In [None]:
# default_exp philander2014

# Philander 2014

> Full replication

This notebook shows how gamba can be used to reproduce findings from Philander's 2014 study on data mining methods for detecting high-risk gamblers.

- [Data Download (thetransparencyproject.org)](http://www.thetransparencyproject.org/download_index.php)
- [Data Description]()
- [Original Paper](https://www.tandfonline.com/doi/abs/10.1080/14459795.2013.841721)

It uses data available through the transaparency project above, and performs eight distinct supervised machine learning techniques.

**Note:** given the high dimensionality of this data (17), the sample size (530) doesn't meet the [rule of thumb](https://youtu.be/Dc0sr0kdBVI?t=3414) that 10x17 (or 1700) observations are required for learning to be generalisable. This means that the ouputs of the methods below may change drastically upon repeated executions, and comparison to the original may not be meaningful. That considered, this notebook shows you how to do this kind of analysis using identical methods.

To begin, import gamba as usual;

In [2]:
import gamba as gb

In [3]:
measures_table = gb.data.prepare_philander_data('AnalyticDataSet_HighRisk.txt', loud=True)

> Entries

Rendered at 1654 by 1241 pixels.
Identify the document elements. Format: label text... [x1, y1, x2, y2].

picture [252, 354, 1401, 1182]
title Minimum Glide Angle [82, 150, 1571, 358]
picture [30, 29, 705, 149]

> Directions
A – For each of these statements, say whether the Philander 2014 notebook supports it. Answer yes or no and quote the deciding words from the notebook: (i) The data used has 530 observations. (ii) The notebook applies eight distinct supervised machine learning techniques. (iii) The notebook expects its results to be directly comparable with the original study.
B – According to the Philander 2014 notebook, why might the outputs of its methods change drastically when run again? Answer in one to three sentences.
C – Reproduce the Philander 2014 notebook from "- [Data Download" up to and including "machine learning techniques.", without changing any wording.

> The answers
A –
(i) Yes: "the sample size (530)".
(ii) Yes: "performs eight distinct supervised machine learning techniques".
(iii) No: "comparison to the original may not be meaningful".

B – The data has 17 dimensions, so a rule of thumb calls for 10 × 17, or 1,700, observations for learning to generalize. The sample has only 530 observations, which falls short of that requirement, so the outputs may vary widely between executions.

C –
- [Data Download (thetransparencyproject.org)](http://www.thetransparencyproject.org/download_index.php)
- [Data Description]()
- [Original Paper](https://www.tandfonline.com/doi/abs/10.1080/14459795.2013.841721)

It uses data available through the transaparency project above, and performs eight distinct supervised machine learning techniques.